THE REQUEST.
Please set out every line of all the entries below as a numbered list, leaving out any blank lines.

(Extracted data entries)
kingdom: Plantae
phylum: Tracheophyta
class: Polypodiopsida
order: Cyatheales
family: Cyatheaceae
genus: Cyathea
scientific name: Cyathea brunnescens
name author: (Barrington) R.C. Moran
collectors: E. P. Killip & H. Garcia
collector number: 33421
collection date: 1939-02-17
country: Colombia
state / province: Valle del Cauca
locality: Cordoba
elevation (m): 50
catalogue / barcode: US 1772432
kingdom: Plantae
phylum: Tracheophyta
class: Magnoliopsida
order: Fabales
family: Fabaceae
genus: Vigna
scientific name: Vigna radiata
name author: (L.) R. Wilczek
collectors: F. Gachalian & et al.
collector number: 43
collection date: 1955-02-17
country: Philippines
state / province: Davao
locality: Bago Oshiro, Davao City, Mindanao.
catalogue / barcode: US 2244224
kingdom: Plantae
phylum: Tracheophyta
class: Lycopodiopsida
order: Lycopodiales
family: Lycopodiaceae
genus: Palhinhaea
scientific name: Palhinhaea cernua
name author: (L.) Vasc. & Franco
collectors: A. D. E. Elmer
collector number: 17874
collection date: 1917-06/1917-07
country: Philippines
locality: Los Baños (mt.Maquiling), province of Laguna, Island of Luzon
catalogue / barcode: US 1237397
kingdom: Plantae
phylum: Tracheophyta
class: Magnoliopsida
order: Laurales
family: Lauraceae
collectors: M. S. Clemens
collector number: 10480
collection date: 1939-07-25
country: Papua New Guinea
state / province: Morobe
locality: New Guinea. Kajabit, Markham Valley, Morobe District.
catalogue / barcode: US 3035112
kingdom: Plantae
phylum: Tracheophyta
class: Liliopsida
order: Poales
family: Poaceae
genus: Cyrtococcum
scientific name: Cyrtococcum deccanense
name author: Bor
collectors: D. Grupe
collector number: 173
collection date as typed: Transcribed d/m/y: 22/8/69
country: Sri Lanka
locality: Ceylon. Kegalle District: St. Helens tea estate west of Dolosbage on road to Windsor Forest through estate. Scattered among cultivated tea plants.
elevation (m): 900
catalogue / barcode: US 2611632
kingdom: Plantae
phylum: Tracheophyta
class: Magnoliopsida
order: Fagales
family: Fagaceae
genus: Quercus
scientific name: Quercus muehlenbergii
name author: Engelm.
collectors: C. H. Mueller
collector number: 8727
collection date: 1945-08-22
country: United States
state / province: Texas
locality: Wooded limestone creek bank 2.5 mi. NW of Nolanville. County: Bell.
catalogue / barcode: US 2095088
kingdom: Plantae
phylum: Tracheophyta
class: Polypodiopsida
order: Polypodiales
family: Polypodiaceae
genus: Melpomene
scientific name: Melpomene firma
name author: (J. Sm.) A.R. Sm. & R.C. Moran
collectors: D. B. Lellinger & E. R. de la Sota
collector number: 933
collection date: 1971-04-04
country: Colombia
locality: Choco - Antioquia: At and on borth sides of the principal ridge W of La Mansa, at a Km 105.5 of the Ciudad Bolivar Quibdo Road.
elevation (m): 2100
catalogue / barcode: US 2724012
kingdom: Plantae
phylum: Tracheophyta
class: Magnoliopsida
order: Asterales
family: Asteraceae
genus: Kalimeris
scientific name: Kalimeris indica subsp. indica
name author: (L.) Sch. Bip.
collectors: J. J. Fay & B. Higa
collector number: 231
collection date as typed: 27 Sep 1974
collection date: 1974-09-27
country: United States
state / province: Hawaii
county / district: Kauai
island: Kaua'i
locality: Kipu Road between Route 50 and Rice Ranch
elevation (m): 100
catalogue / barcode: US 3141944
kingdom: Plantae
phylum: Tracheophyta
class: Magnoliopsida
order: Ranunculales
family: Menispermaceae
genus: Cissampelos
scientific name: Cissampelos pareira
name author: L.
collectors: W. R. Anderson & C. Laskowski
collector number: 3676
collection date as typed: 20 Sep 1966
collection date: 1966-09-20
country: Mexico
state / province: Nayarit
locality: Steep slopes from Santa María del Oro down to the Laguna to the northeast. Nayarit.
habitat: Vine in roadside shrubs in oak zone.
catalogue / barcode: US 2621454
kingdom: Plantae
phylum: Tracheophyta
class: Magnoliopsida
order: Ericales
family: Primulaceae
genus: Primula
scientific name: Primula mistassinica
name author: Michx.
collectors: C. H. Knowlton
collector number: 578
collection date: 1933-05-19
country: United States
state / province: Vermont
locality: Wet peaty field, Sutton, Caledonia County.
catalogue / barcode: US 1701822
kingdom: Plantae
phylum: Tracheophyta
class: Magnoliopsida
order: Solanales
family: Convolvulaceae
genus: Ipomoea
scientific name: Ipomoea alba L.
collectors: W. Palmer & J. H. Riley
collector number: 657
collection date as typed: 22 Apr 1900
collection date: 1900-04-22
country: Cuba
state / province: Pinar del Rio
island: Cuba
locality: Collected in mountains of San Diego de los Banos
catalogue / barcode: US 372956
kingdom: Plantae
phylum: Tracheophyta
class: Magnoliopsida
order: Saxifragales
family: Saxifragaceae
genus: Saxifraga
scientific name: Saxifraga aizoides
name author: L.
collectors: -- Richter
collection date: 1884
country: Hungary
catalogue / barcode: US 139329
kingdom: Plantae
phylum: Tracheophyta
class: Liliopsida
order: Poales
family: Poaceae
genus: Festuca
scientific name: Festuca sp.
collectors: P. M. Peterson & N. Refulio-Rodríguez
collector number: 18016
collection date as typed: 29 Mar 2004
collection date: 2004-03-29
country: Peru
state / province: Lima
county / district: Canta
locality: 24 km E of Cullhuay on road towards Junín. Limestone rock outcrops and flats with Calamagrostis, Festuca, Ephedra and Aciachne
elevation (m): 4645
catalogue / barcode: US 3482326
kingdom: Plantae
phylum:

SOLUTION FOR THIS PROBLEM.
1. kingdom: Plantae
2. phylum: Tracheophyta
3. class: Polypodiopsida
4. order: Cyatheales
5. family: Cyatheaceae
6. genus: Cyathea
7. scientific name: Cyathea brunnescens
8. name author: (Barrington) R.C. Moran
9. collectors: E. P. Killip & H. Garcia
10. collector number: 33421
11. collection date: 1939-02-17
12. country: Colombia
13. state / province: Valle del Cauca
14. locality: Cordoba
15. elevation (m): 50
16. catalogue / barcode: US 1772432
17. kingdom: Plantae
18. phylum: Tracheophyta
19. class: Magnoliopsida
20. order: Fabales
21. family: Fabaceae
22. genus: Vigna
23. scientific name: Vigna radiata
24. name author: (L.) R. Wilczek
25. collectors: F. Gachalian & et al.
26. collector number: 43
27. collection date: 1955-02-17
28. country: Philippines
29. state / province: Davao
30. locality: Bago Oshiro, Davao City, Mindanao.
31. catalogue / barcode: US 2244224
32. kingdom: Plantae
33. phylum: Tracheophyta
34. class: Lycopodiopsida
35. order: Lycopodiales
36. family: Lycopodiaceae
37. genus: Palhinhaea
38. scientific name: Palhinhaea cernua
39. name author: (L.) Vasc. & Franco
40. collectors: A. D. E. Elmer
41. collector number: 17874
42. collection date: 1917-06/1917-07
43. country: Philippines
44. locality: Los Baños (mt.Maquiling), province of Laguna, Island of Luzon
45. catalogue / barcode: US 1237397
46. kingdom: Plantae
47. phylum: Tracheophyta
48. class: Magnoliopsida
49. order: Laurales
50. family: Lauraceae
51. collectors: M. S. Clemens
52. collector number: 10480
53. collection date: 1939-07-25
54. country: Papua New Guinea
55. state / province: Morobe
56. locality: New Guinea. Kajabit, Markham Valley, Morobe District.
57. catalogue / barcode: US 3035112
58. kingdom: Plantae
59. phylum: Tracheophyta
60. class: Liliopsida
61. order: Poales
62. family: Poaceae
63. genus: Cyrtococcum
64. scientific name: Cyrtococcum deccanense
65. name author: Bor
66. collectors: D. Grupe
67. collector number: 173
68. collection date as typed: Transcribed d/m/y: 22/8/69
69. country: Sri Lanka
70. locality: Ceylon. Kegalle District: St. Helens tea estate west of Dolosbage on road to Windsor Forest through estate. Scattered among cultivated tea plants.
71. elevation (m): 900
72. catalogue / barcode: US 2611632
73. kingdom: Plantae
74. phylum: Tracheophyta
75. class: Magnoliopsida
76. order: Fagales
77. family: Fagaceae
78. genus: Quercus
79. scientific name: Quercus muehlenbergii
80. name author: Engelm.
81. collectors: C. H. Mueller
82. collector number: 8727
83. collection date: 1945-08-22
84. country: United States
85. state / province: Texas
86. locality: Wooded limestone creek bank 2.5 mi. NW of Nolanville. County: Bell.
87. catalogue / barcode: US 2095088
88. kingdom: Plantae
89. phylum: Tracheophyta
90. class: Polypodiopsida
91. order: Polypodiales
92. family: Polypodiaceae
93. genus: Melpomene
94. scientific name: Melpomene firma
95. name author: (J. Sm.) A.R. Sm. & R.C. Moran
96. collectors: D. B. Lellinger & E. R. de la Sota
97. collector number: 933
98. collection date: 1971-04-04
99. country: Colombia
100. locality: Choco - Antioquia: At and on borth sides of the principal ridge W of La Mansa, at a Km 105.5 of the Ciudad Bolivar Quibdo Road.
101. elevation (m): 2100
102. catalogue / barcode: US 2724012
103. kingdom: Plantae
104. phylum: Tracheophyta
105. class: Magnoliopsida
106. order: Asterales
107. family: Asteraceae
108. genus: Kalimeris
109. scientific name: Kalimeris indica subsp. indica
110. name author: (L.) Sch. Bip.
111. collectors: J. J. Fay & B. Higa
112. collector number: 231
113. collection date as typed: 27 Sep 1974
114. collection date: 1974-09-27
115. country: United States
116. state / province: Hawaii
117. county / district: Kauai
118. island: Kaua'i
119. locality: Kipu Road between Route 50 and Rice Ranch
120. elevation (m): 100
121. catalogue / barcode: US 3141944
122. kingdom: Plantae
123. phylum: Tracheophyta
124. class: Magnoliopsida
125. order: Ranunculales
126. family: Menispermaceae
127. genus: Cissampelos
128. scientific name: Cissampelos pareira
129. name author: L.
130. collectors: W. R. Anderson & C. Laskowski
131. collector number: 3676
132. collection date as typed: 20 Sep 1966
133. collection date: 1966-09-20
134. country: Mexico
135. state / province: Nayarit
136. locality: Steep slopes from Santa María del Oro down to the Laguna to the northeast. Nayarit.
137. habitat: Vine in roadside shrubs in oak zone.
138. catalogue / barcode: US 2621454
139. kingdom: Plantae
140. phylum: Tracheophyta
141. class: Magnoliopsida
142. order: Ericales
143. family: Primulaceae
144. genus: Primula
145. scientific name: Primula mistassinica
146. name author: Michx.
147. collectors: C. H. Knowlton
148. collector number: 578
149. collection date: 1933-05-19
150. country: United States
151. state / province: Vermont
152. locality: Wet peaty field, Sutton, Caledonia County.
153. catalogue / barcode: US 1701822
154. kingdom: Plantae
155. phylum: Tracheophyta
156. class: Magnoliopsida
157. order: Solanales
158. family: Convolvulaceae
159. genus: Ipomoea
160. scientific name: Ipomoea alba L.
161. collectors: W. Palmer & J. H. Riley
162. collector number: 657
163. collection date as typed: 22 Apr 1900
164. collection date: 1900-04-22
165. country: Cuba
166. state / province: Pinar del Rio
167. island: Cuba
168. locality: Collected in mountains of San Diego de los Banos
169. catalogue / barcode: US 372956
170. kingdom: Plantae
171. phylum: Tracheophyta
172. class: Magnoliopsida
173. order: Saxifragales
174. family: Saxifragaceae
175. genus: Saxifraga
176. scientific name: Saxifraga aizoides
177. name author: L.
178. collectors: -- Richter
179. collection date: 1884
180. country: Hungary
181. catalogue / barcode: US 139329
182. kingdom: Plantae
183. phylum: Tracheophyta
184. class: Liliopsida
185. order: Poales
186. family: Poaceae
187. genus: Festuca
188. scientific name: Festuca sp.
189. collectors: P. M. Peterson & N. Refulio-Rodríguez
190. collector number: 18016
191. collection date as typed: 29 Mar 2004
192. collection date: 2004-03-29
193. country: Peru
194. state / province: Lima
195. county / district: Canta
196. locality: 24 km E of Cullhuay on road towards Junín. Limestone rock outcrops and flats with Calamagrostis, Festuca, Ephedra and Aciachne
197. elevation (m): 4645
198. catalogue / barcode: US 3482326
199. kingdom: Plantae
200. phylum:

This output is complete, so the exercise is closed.